Divorce and Death—dividing the Nest Egg

Guess Who’s Not Coming to Dinner

Continuing on in the discussion of the pitfalls of ERISA when dividing retirement benefits during a divorce in Mississippi, this next case illustrates the importance of complying with ERISA as well as changing the beneficiary forms following a divorce.

In Kennedy v. DuPont, Mr. Kennedy was an employee of DuPont and participated in their savings and investment plan (SIP) that was an ERISA benefit plan. In 1971, Mr. Kennedy married and three years later signed a beneficiary designation identifying his new wife, Liv Kennedy, as the sole beneficiary of the SIP plan. Twenty years later, the couple divorced. As part of the divorce, the ex-wife agreed to relinquish all rights to husband’s pension benefits with DuPont. Although a QDRO was submitted and approved, the QDRO did not address the benefits in the husband’s SIP account nor did the husband ever change the beneficiary designation for the SIP account. It only addressed the other pension benefits Mr. Kennedy had at DuPont.

In 1998, Mr. Kennedy retired from DuPont and later died in 2001. His daughter was appointed administrator of his estate. She sent a letter to DuPont requesting the Estate be paid the funds in the SIP. DuPont refused, stating that the beneficiary designation identified the ex-wife as the beneficiary. She also asked the ex-wife (her Mom) to relinquish her rights to the account and she refused. In fact, ex-wife asked DuPont to pay up and they sent the ex-wife the $400,000.00. Daughter, on behalf of the estate, brought a lawsuit.

The federal district court held that the Estate was entitled to the SIP benefits wrongfully paid to the ex-wife. The case was appealed to the Fifth Circuit. In reversing the district court’s decision, it said,

“In the marital-dissolution context, the QDRO provisions supply the sole exception to the anti-alienation provision; they exempt a state domestic-relations order determined to be a QDRO, under the standards set forth in ERISA.”

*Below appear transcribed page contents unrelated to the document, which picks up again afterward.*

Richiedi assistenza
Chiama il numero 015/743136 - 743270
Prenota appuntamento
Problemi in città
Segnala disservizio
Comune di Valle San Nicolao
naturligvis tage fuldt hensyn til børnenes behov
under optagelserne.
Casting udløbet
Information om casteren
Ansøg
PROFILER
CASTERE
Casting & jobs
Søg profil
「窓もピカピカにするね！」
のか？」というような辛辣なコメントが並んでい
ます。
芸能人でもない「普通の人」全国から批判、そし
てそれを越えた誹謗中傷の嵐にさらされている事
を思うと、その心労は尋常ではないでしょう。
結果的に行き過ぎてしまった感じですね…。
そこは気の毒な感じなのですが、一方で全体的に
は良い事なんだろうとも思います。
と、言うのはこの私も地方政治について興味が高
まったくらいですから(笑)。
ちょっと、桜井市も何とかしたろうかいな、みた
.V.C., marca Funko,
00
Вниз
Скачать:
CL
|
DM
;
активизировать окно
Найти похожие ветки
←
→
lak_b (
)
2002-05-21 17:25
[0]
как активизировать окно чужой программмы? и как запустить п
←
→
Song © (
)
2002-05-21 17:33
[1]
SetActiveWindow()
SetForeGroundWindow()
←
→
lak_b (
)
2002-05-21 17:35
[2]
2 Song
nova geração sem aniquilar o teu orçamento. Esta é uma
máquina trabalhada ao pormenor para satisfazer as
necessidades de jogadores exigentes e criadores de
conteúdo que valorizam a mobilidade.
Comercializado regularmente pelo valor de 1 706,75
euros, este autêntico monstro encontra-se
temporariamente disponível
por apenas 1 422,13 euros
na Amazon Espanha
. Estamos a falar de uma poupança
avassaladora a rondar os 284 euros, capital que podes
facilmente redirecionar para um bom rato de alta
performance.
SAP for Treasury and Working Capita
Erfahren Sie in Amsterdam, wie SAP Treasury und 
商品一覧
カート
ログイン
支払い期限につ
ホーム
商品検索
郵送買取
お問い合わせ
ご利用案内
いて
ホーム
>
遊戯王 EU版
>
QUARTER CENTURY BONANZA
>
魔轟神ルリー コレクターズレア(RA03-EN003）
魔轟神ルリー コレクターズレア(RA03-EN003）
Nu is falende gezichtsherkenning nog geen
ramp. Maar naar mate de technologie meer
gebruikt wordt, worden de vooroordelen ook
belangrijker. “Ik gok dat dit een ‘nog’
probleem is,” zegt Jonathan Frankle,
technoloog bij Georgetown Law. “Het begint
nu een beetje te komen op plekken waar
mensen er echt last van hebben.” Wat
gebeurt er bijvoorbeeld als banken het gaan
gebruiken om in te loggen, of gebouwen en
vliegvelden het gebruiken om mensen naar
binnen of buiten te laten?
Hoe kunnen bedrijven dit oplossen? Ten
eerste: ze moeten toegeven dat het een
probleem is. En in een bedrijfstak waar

The anti-alienation provision of ERISA simply means that state laws cannot preempt ERISA. In essence, federal law trumps state law. The only exception is a valid QDRO. That was the issue in this case—was there a valid QDRO relinquishing the rights of the ex-wife to the SIP account given the beneficiary form was never changed. The Fifth Circuit held there was not. As such, DuPont was correct in paying the money to the ex-wife who was the designated beneficiary of the account despite the fact she relinquished those rights in a state court divorce decree. Although the ex-wife gave up her rights to the SIP account in the divorce decree, the parties never submitted a valid QDRO stating this fact. Thus, when the employee died, the plan administrator for the SIP account looked to the beneficiary designation and paid as required.

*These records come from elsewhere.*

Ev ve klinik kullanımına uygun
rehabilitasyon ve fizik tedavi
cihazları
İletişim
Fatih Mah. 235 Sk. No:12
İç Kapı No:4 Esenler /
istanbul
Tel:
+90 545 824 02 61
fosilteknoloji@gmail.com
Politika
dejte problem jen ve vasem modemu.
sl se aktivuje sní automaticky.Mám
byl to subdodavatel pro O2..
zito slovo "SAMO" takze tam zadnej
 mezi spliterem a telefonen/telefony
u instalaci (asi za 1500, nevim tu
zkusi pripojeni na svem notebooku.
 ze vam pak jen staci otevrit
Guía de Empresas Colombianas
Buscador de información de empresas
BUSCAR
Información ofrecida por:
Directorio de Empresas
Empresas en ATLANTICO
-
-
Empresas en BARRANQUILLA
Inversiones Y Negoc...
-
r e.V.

Lesson learned—follow ERISA guidelines. Something tells me mother and daughter will not be getting together for Christmas. That is the sad part of the story—a family divided over money. This dispute could have been avoided with a properly drafted QDRO while also ensuring the beneficiary form was changed following the divorce. The U.S. Supreme Court has agreed to hear this case on appeal, so we might get some new law from them. We will have to wait and see. Until then, beware.